**TASK TO COMPLETE**. Set down the data that follows, exactly and completely.

^^^^

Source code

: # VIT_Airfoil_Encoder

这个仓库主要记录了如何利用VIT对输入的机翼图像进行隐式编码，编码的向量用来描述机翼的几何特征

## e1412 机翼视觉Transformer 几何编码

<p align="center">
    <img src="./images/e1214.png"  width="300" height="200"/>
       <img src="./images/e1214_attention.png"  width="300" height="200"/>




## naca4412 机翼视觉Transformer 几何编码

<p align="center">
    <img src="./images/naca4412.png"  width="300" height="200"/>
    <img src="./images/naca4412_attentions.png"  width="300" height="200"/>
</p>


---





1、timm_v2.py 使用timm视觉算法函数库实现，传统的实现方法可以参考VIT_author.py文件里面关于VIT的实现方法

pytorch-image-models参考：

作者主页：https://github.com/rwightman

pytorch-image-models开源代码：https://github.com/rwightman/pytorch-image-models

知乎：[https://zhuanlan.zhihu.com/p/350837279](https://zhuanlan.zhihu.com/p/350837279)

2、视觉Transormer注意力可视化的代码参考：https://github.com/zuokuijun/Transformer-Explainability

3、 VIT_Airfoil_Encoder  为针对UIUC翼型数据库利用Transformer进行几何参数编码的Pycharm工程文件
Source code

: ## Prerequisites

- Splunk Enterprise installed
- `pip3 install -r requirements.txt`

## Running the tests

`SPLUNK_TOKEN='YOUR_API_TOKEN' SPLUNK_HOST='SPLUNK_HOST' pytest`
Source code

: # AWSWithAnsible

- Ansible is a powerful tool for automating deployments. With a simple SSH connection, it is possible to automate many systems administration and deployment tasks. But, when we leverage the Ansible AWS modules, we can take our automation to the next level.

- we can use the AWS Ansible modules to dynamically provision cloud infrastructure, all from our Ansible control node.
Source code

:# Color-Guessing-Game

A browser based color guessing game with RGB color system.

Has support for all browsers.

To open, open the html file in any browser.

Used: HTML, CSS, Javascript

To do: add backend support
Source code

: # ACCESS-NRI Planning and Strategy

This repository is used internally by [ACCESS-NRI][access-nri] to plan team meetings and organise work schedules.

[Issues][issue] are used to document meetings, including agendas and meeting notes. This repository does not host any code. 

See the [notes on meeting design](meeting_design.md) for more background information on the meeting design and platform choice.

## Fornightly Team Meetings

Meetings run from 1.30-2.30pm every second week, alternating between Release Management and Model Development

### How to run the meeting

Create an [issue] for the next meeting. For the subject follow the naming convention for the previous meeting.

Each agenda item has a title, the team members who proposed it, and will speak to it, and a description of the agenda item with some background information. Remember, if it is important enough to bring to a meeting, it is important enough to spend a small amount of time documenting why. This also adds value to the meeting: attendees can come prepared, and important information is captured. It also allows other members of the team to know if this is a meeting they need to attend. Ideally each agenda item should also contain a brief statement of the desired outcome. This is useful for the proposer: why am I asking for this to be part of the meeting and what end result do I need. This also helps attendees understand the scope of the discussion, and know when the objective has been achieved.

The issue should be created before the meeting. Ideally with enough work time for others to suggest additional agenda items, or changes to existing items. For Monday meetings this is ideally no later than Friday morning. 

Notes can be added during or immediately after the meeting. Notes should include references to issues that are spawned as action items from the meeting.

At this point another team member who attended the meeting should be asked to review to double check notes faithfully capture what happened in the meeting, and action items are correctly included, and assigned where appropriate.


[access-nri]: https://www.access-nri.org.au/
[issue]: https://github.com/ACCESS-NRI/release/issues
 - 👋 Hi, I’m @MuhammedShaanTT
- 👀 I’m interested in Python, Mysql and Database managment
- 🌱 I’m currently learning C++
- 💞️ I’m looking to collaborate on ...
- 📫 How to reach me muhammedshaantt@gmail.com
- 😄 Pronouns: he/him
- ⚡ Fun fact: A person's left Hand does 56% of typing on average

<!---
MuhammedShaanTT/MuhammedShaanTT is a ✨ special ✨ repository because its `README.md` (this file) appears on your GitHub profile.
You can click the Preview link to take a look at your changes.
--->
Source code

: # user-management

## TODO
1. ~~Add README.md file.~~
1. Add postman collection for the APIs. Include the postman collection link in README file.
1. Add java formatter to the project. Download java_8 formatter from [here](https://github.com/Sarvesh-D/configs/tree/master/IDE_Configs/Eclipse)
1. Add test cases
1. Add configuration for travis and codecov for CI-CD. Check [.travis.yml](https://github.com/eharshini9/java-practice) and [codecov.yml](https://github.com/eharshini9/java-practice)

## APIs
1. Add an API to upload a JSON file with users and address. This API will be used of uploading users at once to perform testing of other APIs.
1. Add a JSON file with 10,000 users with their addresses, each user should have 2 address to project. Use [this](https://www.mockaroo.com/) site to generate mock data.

^^^^

**WRITTEN RESPONSE**.
Source code

: # VIT_Airfoil_Encoder

这个仓库主要记录了如何利用VIT对输入的机翼图像进行隐式编码，编码的向量用来描述机翼的几何特征

## e1412 机翼视觉Transformer 几何编码

<p align="center">
    <img src="./images/e1214.png"  width="300" height="200"/>
       <img src="./images/e1214_attention.png"  width="300" height="200"/>




## naca4412 机翼视觉Transformer 几何编码

<p align="center">
    <img src="./images/naca4412.png"  width="300" height="200"/>
    <img src="./images/naca4412_attentions.png"  width="300" height="200"/>
</p>


---





1、timm_v2.py 使用timm视觉算法函数库实现，传统的实现方法可以参考VIT_author.py文件里面关于VIT的实现方法

pytorch-image-models参考：

作者主页：https://github.com/rwightman

pytorch-image-models开源代码：https://github.com/rwightman/pytorch-image-models

知乎：[https://zhuanlan.zhihu.com/p/350837279](https://zhuanlan.zhihu.com/p/350837279)

2、视觉Transormer注意力可视化的代码参考：https://github.com/zuokuijun/Transformer-Explainability

3、 VIT_Airfoil_Encoder  为针对UIUC翼型数据库利用Transformer进行几何参数编码的Pycharm工程文件
Source code

: ## Prerequisites

- Splunk Enterprise installed
- `pip3 install -r requirements.txt`

## Running the tests

`SPLUNK_TOKEN='YOUR_API_TOKEN' SPLUNK_HOST='SPLUNK_HOST' pytest`
Source code

: # AWSWithAnsible

- Ansible is a powerful tool for automating deployments. With a simple SSH connection, it is possible to automate many systems administration and deployment tasks. But, when we leverage the Ansible AWS modules, we can take our automation to the next level.

- we can use the AWS Ansible modules to dynamically provision cloud infrastructure, all from our Ansible control node.
Source code

:# Color-Guessing-Game

A browser based color guessing game with RGB color system.

Has support for all browsers.

To open, open the html file in any browser.

Used: HTML, CSS, Javascript

To do: add backend support
Source code

: # ACCESS-NRI Planning and Strategy

This repository is used internally by [ACCESS-NRI][access-nri] to plan team meetings and organise work schedules.

[Issues][issue] are used to document meetings, including agendas and meeting notes. This repository does not host any code. 

See the [notes on meeting design](meeting_design.md) for more background information on the meeting design and platform choice.

## Fornightly Team Meetings

Meetings run from 1.30-2.30pm every second week, alternating between Release Management and Model Development

### How to run the meeting

Create an [issue] for the next meeting. For the subject follow the naming convention for the previous meeting.

Each agenda item has a title, the team members who proposed it, and will speak to it, and a description of the agenda item with some background information. Remember, if it is important enough to bring to a meeting, it is important enough to spend a small amount of time documenting why. This also adds value to the meeting: attendees can come prepared, and important information is captured. It also allows other members of the team to know if this is a meeting they need to attend. Ideally each agenda item should also contain a brief statement of the desired outcome. This is useful for the proposer: why am I asking for this to be part of the meeting and what end result do I need. This also helps attendees understand the scope of the discussion, and know when the objective has been achieved.

The issue should be created before the meeting. Ideally with enough work time for others to suggest additional agenda items, or changes to existing items. For Monday meetings this is ideally no later than Friday morning. 

Notes can be added during or immediately after the meeting. Notes should include references to issues that are spawned as action items from the meeting.

At this point another team member who attended the meeting should be asked to review to double check notes faithfully capture what happened in the meeting, and action items are correctly included, and assigned where appropriate.


[access-nri]: https://www.access-nri.org.au/
[issue]: https://github.com/ACCESS-NRI/release/issues
 - 👋 Hi, I’m @MuhammedShaanTT
- 👀 I’m interested in Python, Mysql and Database managment
- 🌱 I’m currently learning C++
- 💞️ I’m looking to collaborate on ...
- 📫 How to reach me muhammedshaantt@gmail.com
- 😄 Pronouns: he/him
- ⚡ Fun fact: A person's left Hand does 56% of typing on average

<!---
MuhammedShaanTT/MuhammedShaanTT is a ✨ special ✨ repository because its `README.md` (this file) appears on your GitHub profile.
You can click the Preview link to take a look at your changes.
--->
Source code

: # user-management

## TODO
1. ~~Add README.md file.~~
1. Add postman collection for the APIs. Include the postman collection link in README file.
1. Add java formatter to the project. Download java_8 formatter from [here](https://github.com/Sarvesh-D/configs/tree/master/IDE_Configs/Eclipse)
1. Add test cases
1. Add configuration for travis and codecov for CI-CD. Check [.travis.yml](https://github.com/eharshini9/java-practice) and [codecov.yml](https://github.com/eharshini9/java-practice)

## APIs
1. Add an API to upload a JSON file with users and address. This API will be used of uploading users at once to perform testing of other APIs.
1. Add a JSON file with 10,000 users with their addresses, each user should have 2 address to project. Use [this](https://www.mockaroo.com/) site to generate mock data.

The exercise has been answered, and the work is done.